The key to unlocking gravity gradiometry data lies in an integrated workflow where the relative merits of each measurement type are exploited. For example, where 2D seismic data provides good coherent reflectors, subsequent seismic interpretation can help calibrate the time to depth function needed to model the gravity gradiometry data. The high confidence in the time seismic data interpretation combined with density information from available wells or suitable analogues determines the velocity to density calibration. This can be calibrated further over several lines until the interpreter has confidence in the functions to be used. Invariably there are areas in the seismic data that lack sufficient energy to yield a coherent reflector, and this is where gravity gradiometry drives the interpretation through a series of modeling iterations using the derived functions.
The interpretation will benefit from the strengths of each data type, and the final interpreted earth model will have converged using independent data in a cooperative workflow.
These benefits are not limited to 2D seismic profiles. 3D field gravity gradiometry also can provide spatial information to aid understanding the structural fabric. When faced with two seismic lines several miles apart, it is difficult to appreciate how two independently interpreted faults may or may not be connected. Lacking additional information, the interpreter often simply connects the two fault planes.
This shows an example of how one can incorrectly interpret these data in the absence of 3D spatial information.

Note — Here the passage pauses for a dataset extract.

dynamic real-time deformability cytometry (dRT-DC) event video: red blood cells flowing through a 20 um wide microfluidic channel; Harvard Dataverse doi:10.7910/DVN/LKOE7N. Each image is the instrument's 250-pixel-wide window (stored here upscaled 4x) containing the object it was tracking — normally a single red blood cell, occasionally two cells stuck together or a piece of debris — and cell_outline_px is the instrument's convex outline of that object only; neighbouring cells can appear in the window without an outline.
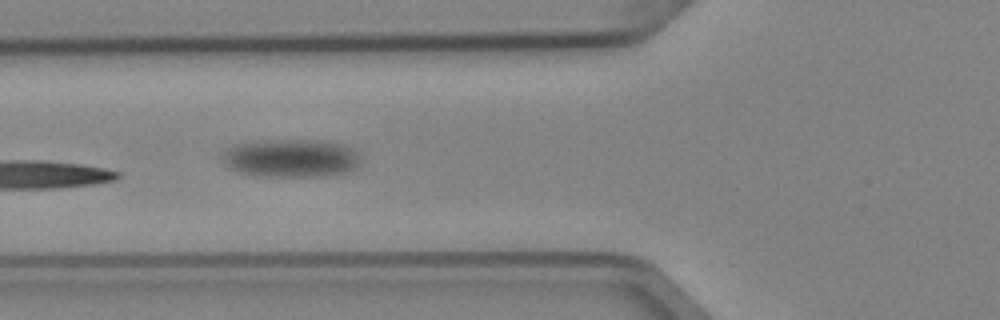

A similar problem exists where a seismic line might clip or sit slightly away from a structure (i.e. a salt dome). The additional spatial data provided by gravity gradiometry data can help place the salt body and provide valuable information to the seismic processors.
The final stage of the workflow is to combine all of the information derived from each stage into a 3D inversion. Using the 2D depth converted seismic to constrain the inversion at key horizons, plus any available well logs, the gravity gradiometry data can be used to generate a 3D earth model.
Relationship between velocity and density from conventional gravity measurements. Conventional gravity analysis, left. Gravity gradiometry data analysis,right.
In areas such as the Gulf Coast, acquiring new 3D and 2D seismic is expensive and time consuming. Alternatives need to be considered prior to additional exploration. The transition zone in particular presents challenges, and piecing together the geologic fabric from onshore to offshore has considerable value to exploration companies chasing plays different than those 10 – 20 years ago when the original data acquired.
Modern processing techniques such as those employed by IONGEO can uplift legacy seismic data, and the GulfSPAN provides new insight into the region. However, due to the sparse nature of the 2D data, a true detailed 3D understanding of the geology is lacking.
Gravity gradiometry through its increased bandwidth and resolution can provide valuable information at the seismic scale. This, coupled with the 3D nature of the measurement, means that the data can be integrated with regional 2D seismic data to carry out an improved 3D interpretation.
Authors’ note
Integration of multi-measurements, improved seismic processing algorithms and the development of newly integrated workflows can deliver a combined benefit from these data, with gravity gradiometry as a key dataset to help derive an improved 3D earth model. In conjunction with IONGEO, ARKeX has embarked on a project along the Gulf Coast in Louisiana to demonstrate the advantages of multi-measurement integration in difficult areas.